Ultimately, more information on what exactly the sensitivity analyses will entail would be helpful, said Vasisht.

“My reading [of a sensitivity analysis] is that the Fed wants to update the assumptions and the numbers in some way that would more accurately reflect reality,” he said. “If there's a way to do that, then I think the Fed should disclose so people can think about whether it’s an effective way of considering the new reality.”

Some observers theorize that the Fed could emphasize the sensitivity analyses more than the standard stress test results in determining any changes to a bank's capital distributions.

Banks are required to submit their planned capital distributions for the year to the Fed as part of CCAR. The Fed then tests a firm’s capital adequacy under different economic scenarios, factoring in how much money banks plan to use to pay dividends to shareholders or buy back stocks.

The nation’s eight largest banks have said that they will suspend share buybacks through the end of the second quarter, and JPMorgan Chase CEO Jamie Dimon even said Tuesday that American banks won’t resume their share buyback programs until executives can see "the white of the eyes of the recovery.”

Provided data.
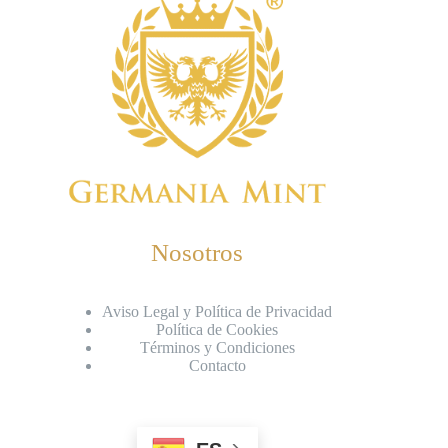
Nosotros
Aviso Legal y Política de Privacidad
Política de Cookies
Términos y Condiciones
Contacto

Set of tasks.
**a.** In the passage on the Fed's bank stress tests, write out the stretch from "Banks are required" through "buy back stocks.".
**b.** Shorten the paragraph beginning "Banks are required to submit" in the passage on the Fed's bank stress tests, keeping its main facts.
**c.** Carry on the passage about the Fed's bank stress tests from the point where it stops.
Nothing in the listing is needed here.

Results.
**a.**
Banks are required to submit their planned capital distributions for the year to the Fed as part of CCAR. The Fed then tests a firm’s capital adequacy under different economic scenarios, factoring in how much money banks plan to use to pay dividends to shareholders or buy back stocks.

**b.** As part of CCAR, banks must submit their planned yearly capital distributions to the Fed. The Fed then tests each firm's capital adequacy under various economic scenarios, accounting for money meant for dividends or stock buybacks.

**c.**
But most banks have continued to commit to paying dividends to investors, and the Fed has made no move to prohibit the firms it regulates from doing so, although Quarles has indicated that the sensitivity analyses could be used to determine whether or not it would be appropriate for a bank to make capital distributions.

“Our regulatory framework requires us to do that analysis before we would … determine … the need of banks to conserve capital,” Quarles said in an exchange with Sen. Brian Schatz, D-Hawaii, while testifying before the Senate Banking Committee in May.

The Fed may indeed be more suited to use the sensitivity analyses instead of the CCAR exercises this year to determine whether individual banks would be able to both make capital distributions and continue lending, according to some observers.

Dividend payments are “going to be a real focal point” in the Fed’s sensitivity analysis of a bank, said Lynyak.

“There's probably going to be a debate as to whether or not they want to be limiting that,” he said. “It probably all is going to be on an ad hoc basis as to what do the individual banks look like after they project out potential write-downs and loan reserves that are going to be necessary.”

But Vasisht argued that even additional stress testing wouldn’t be the best approach to determine whether a bank should be paying dividends.

“I think we're in such uncharted territory that regulators should prohibit shareholder payouts, at least until we figure out where the crisis ends and where recovery begins,” he said.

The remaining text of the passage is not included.